Adopting Apache Arrow at CloudQuery
We will walk through some of the architecture and design decisions that led us to adopt Apache Arrow as our in-memory type system.
Yevgeny Pats • Apr 26, 2023
This post is a collaboration with and cross-posted on the Arrow blog.
CloudQuery is an open source high performance ELT framework written in Go. We previously discussed some of the architecture and design decisions that we took to build a performant ELT framework. A type system is one of the key components of a performant and scalable ELT framework where sources and destinations are decoupled. In this blog we will go through why we decided to adopt Apache Arrow as our type system and replace our in-house implementation.
Let’s quickly recap what type system is and why it is needed in an ELT framework. At a high level ELT framework extracts data from a source and moves it to a destination with a specific schema.
API ---> [Source Plugin] -----> [Destination Plugin] -----> [Destination Plugin] gRPC
Sources and destinations are decoupled and communicate via gRPC. This is crucial because this way we can add new destinations and update old destinations without updating source plugins code(which otherwise would introduce an unmaintainable architecture).
This is where the type system comes in. Source plugin extracts information from APIs in the most performant way, defines a schema and then transforms the result from the API (JSON or any other format) to a well-defined type system so the destination plugin will be able to easily create the schema for its database and transform the data to the destination type. So to recap, the source plugin sends mainly two things to a destination: 1) schema 2) data that fits the defined schema.
Before Arrow, we used our own type system that supported more than 14 types.
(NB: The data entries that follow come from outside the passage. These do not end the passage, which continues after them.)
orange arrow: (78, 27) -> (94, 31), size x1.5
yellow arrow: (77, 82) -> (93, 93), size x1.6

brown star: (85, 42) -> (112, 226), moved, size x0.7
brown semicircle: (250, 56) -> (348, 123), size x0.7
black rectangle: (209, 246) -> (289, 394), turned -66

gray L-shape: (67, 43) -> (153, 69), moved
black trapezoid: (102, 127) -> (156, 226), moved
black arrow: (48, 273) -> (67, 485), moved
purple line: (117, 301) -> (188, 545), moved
This served us well, but we started to hit limitations in various use-cases. For example, in database to database replication, we needed to support many more types, including nested types. Also, performance-wise, lots of the time spent in an ELT process is around converting data from one format to another, so we wanted to take a step back and see if we can avoid this famous XKCD (by building yet another format):
This is where Arrow comes in. Apache arrow defines a cross language columnar format for flat and hierarchical data, and brings the following advantages:
- Performance: Arrow adoption is rising especially in columnar based databases (DuckDB, ClickHouse, BigQuery) and file formats (Parquet) which makes it easier to write CloudQuery destination or source plugins for databases that already support arrow as well as much more efficient as we remove the need for additional serialization and transformation step. Moreover, just the performance of sending arrow format from source plugin to destination is already more performant and memory efficient, given its “zero-copy” nature and not needing serialization/deserialization.
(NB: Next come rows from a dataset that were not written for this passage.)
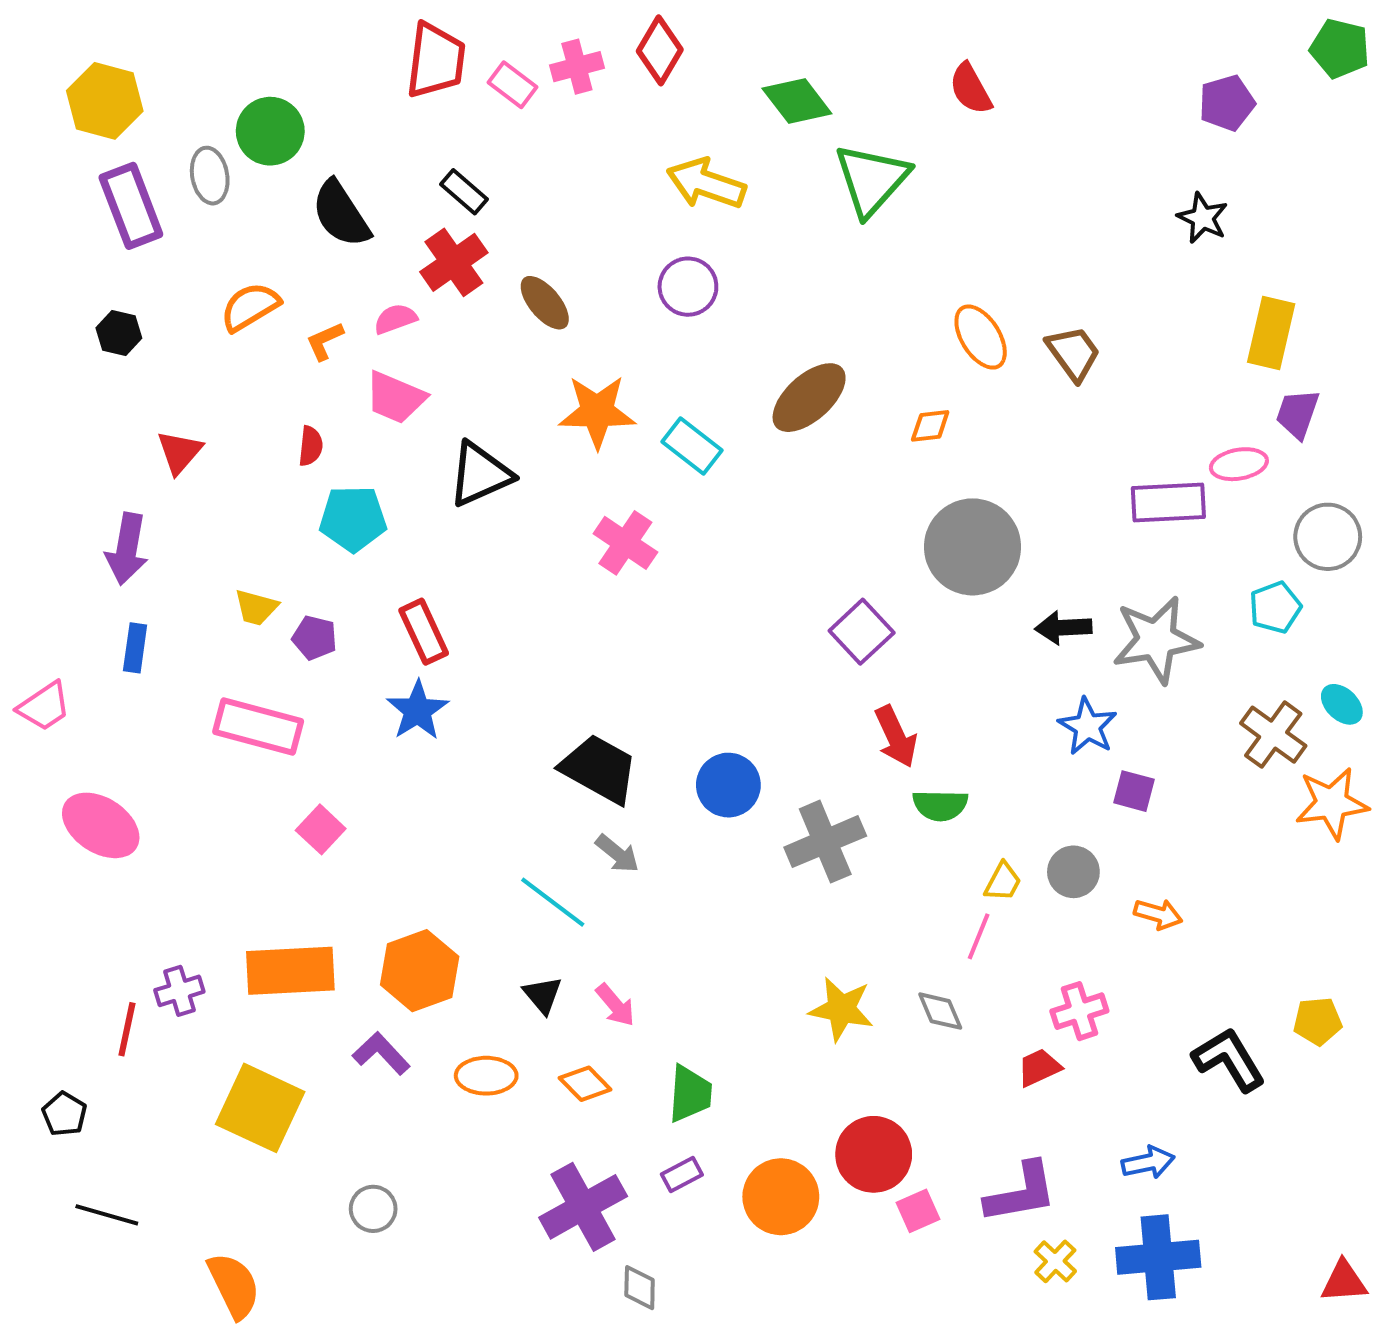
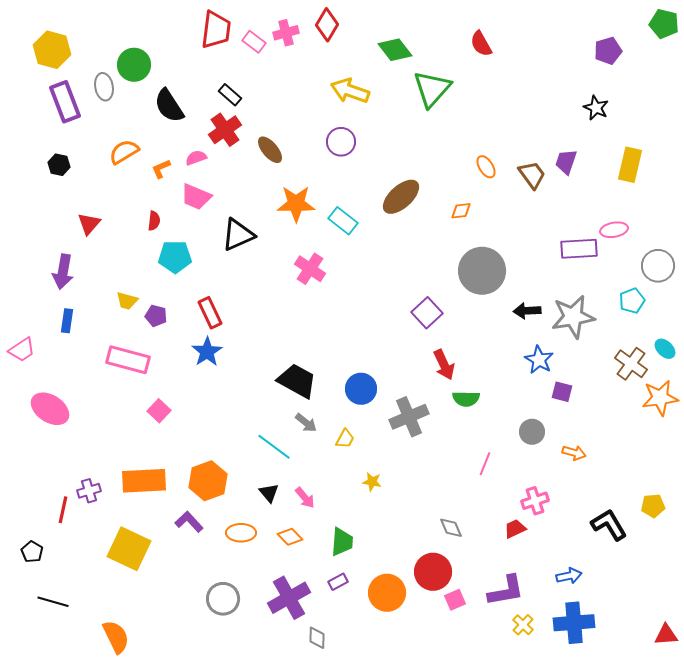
orange ellipse: (981, 337) -> (486, 167), size x0.7
purple trapezoid: (1297, 414) -> (566, 162), moved
yellow trapezoid: (1003, 882) -> (345, 439), moved
yellow star: (841, 1009) -> (372, 482), moved, size x0.6
gray diamond: (940, 1011) -> (451, 528), moved
gray circle: (373, 1209) -> (223, 599), moved, size x1.4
- Rich Data Types: Arrow supports more than 35 types including composite types (i.e. lists, structs and maps of all the available types) and ability to extend the type system with custom types.
Adopting Apache Arrow as the CloudQuery in-memory type system enables us to gain better performance, data interoperability and developer experience. Some plugins that are going to gain an immediate boost of rich type systems are our db->db replication plugins such as PostgreSQL CDC source plugin (and all database destinations) that are going to get support for all available types including nested ones.
We are excited about this step and joining the growing Arrow community. We already contributed more than 30 upstream pull requests that were quickly reviewed by the Arrow maintainers, thank you!